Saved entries
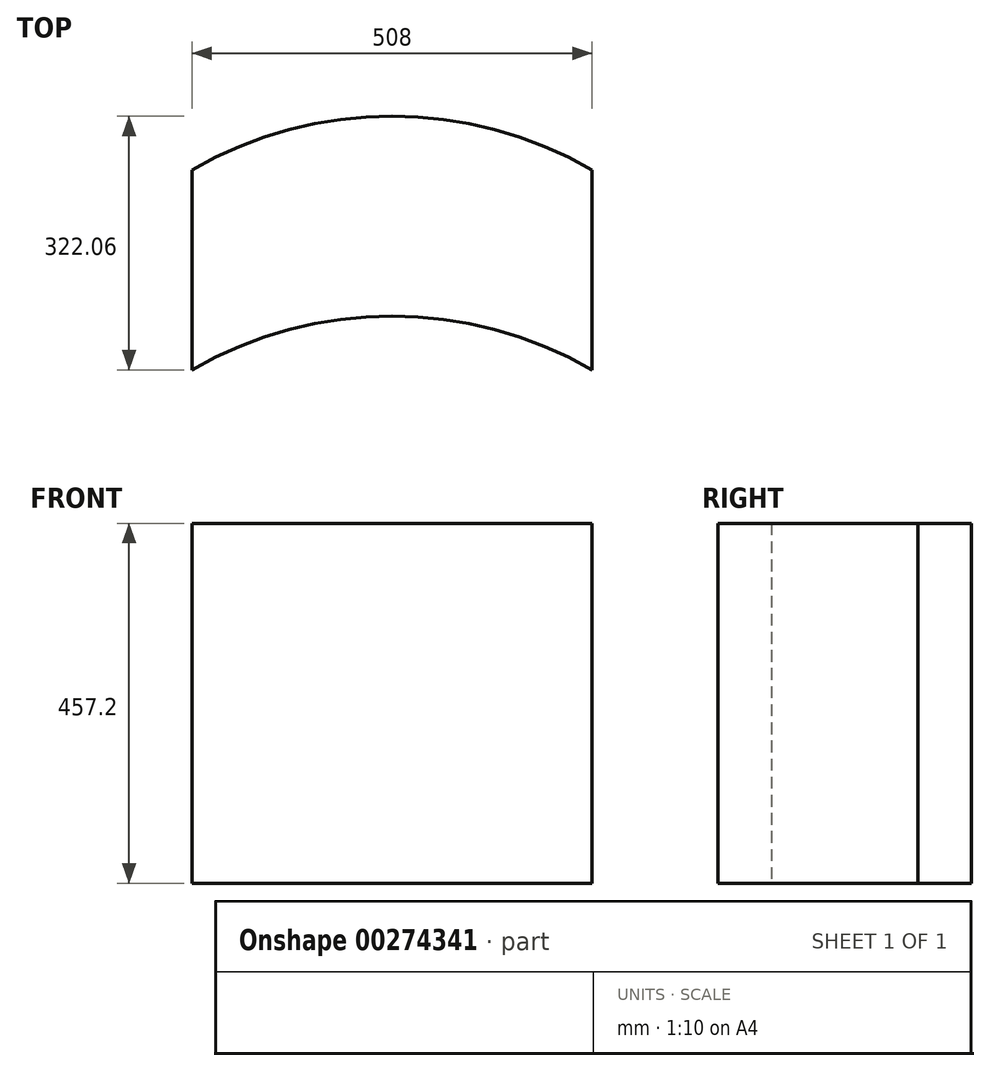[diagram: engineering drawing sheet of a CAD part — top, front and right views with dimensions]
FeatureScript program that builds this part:
annotation { "Feature Type Name" : "Feature", "Feature Type Description" : "" }
export const myFeature = defineFeature(function(context is Context, id is Id, definition is map)
    precondition{}
    {
        {
            var Q0;
            Q0=qCreatedBy(makeId("Top.planeOp"),FACE);
            var sketch = newSketch(context, id + "F0", { "sketchPlane" : qUnion([Q0])});
            skLineSegment(sketch, "E0", {"start": v(-751.56, 0) * mm, "end": v(-751.56, -254) * mm});
            skLineSegment(sketch, "E1", {"start": v(-751.56, -254) * mm, "end": v(-243.56, -254) * mm});
            skArc(sketch, "E2", {"start": v(-243.56, -254) * mm, "mid": v(-497.56, -185.94) * mm, "end": v(-751.56, -254) * mm});
            skLineSegment(sketch, "E3", {"start": v(-243.56, -254) * mm, "end": v(-243.56, 0) * mm});
            skArc(sketch, "E4", {"start": v(-243.56, 0) * mm, "mid": v(-497.56, 68.06) * mm, "end": v(-751.56, 0) * mm});
            skSolve(sketch);
        }
        {
            var Q0;
            Q0=makeQuery(id+"F0.imprint","IMPRINT",FACE,{"disambiguationData":[TD([[makeQuery(id+"F0.imprint","IMPRINT",EDGE,{"derivedFrom":sQuery(id+"F0.wireOp",EDGE,"E0")}),1.0]])]});
            extrude(context, id + "F1", {"entities" : qUnion([Q0]), "depth" : 457.2 * mm});
        }
    });
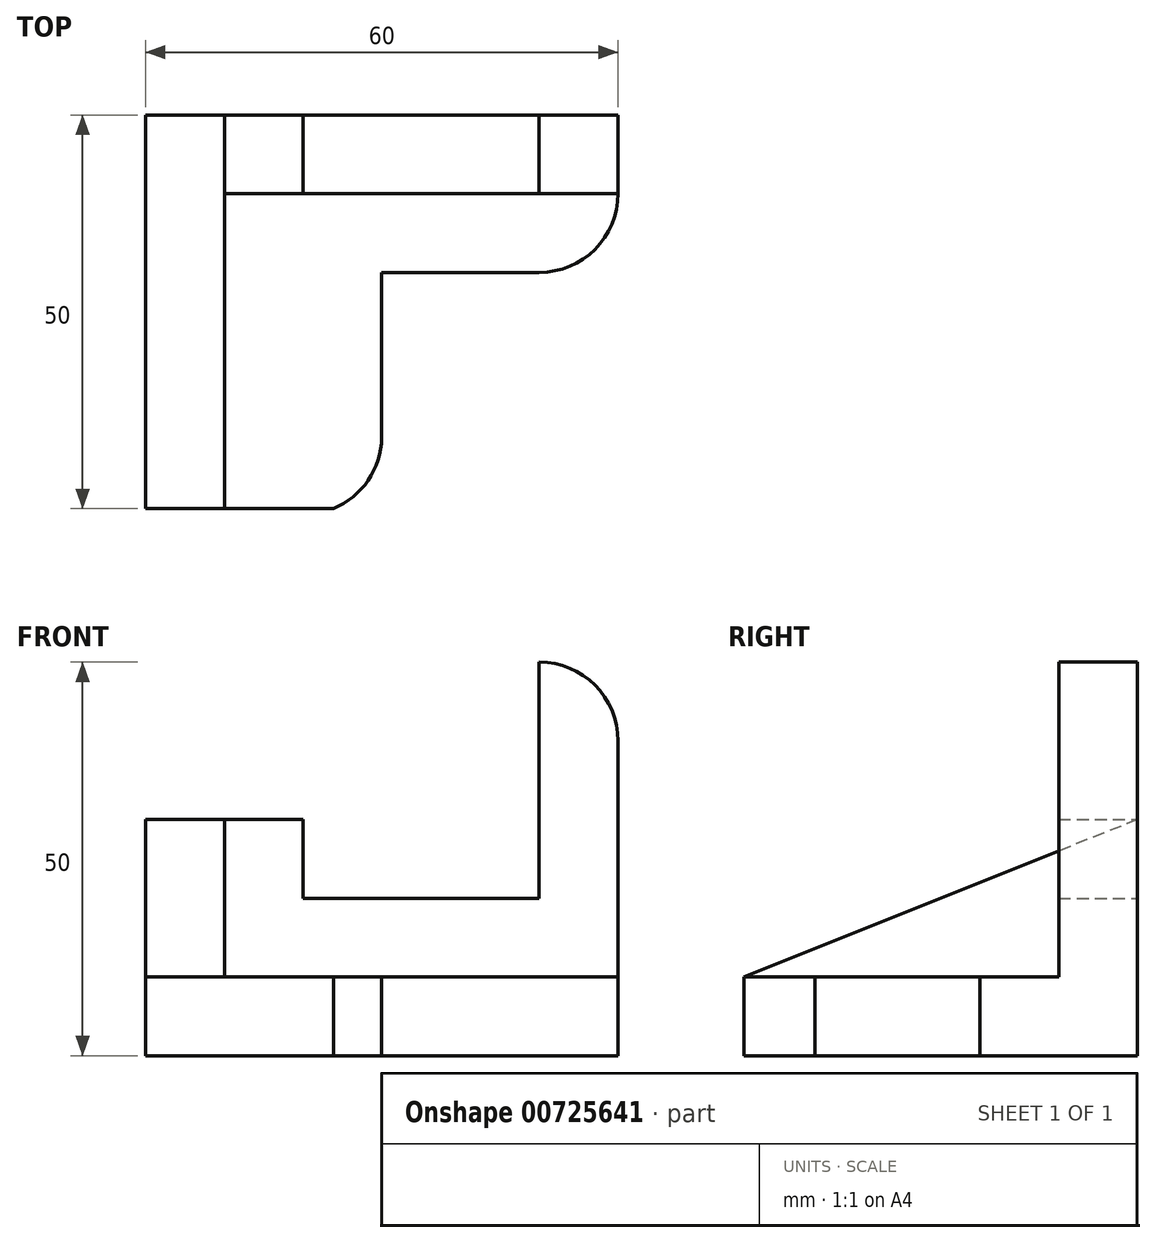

◆ WHAT THE TASK REQUIRES: How many lines in the entries above contain the string "context", counting case? Give only the number.

◆ IN RESPONSE: 3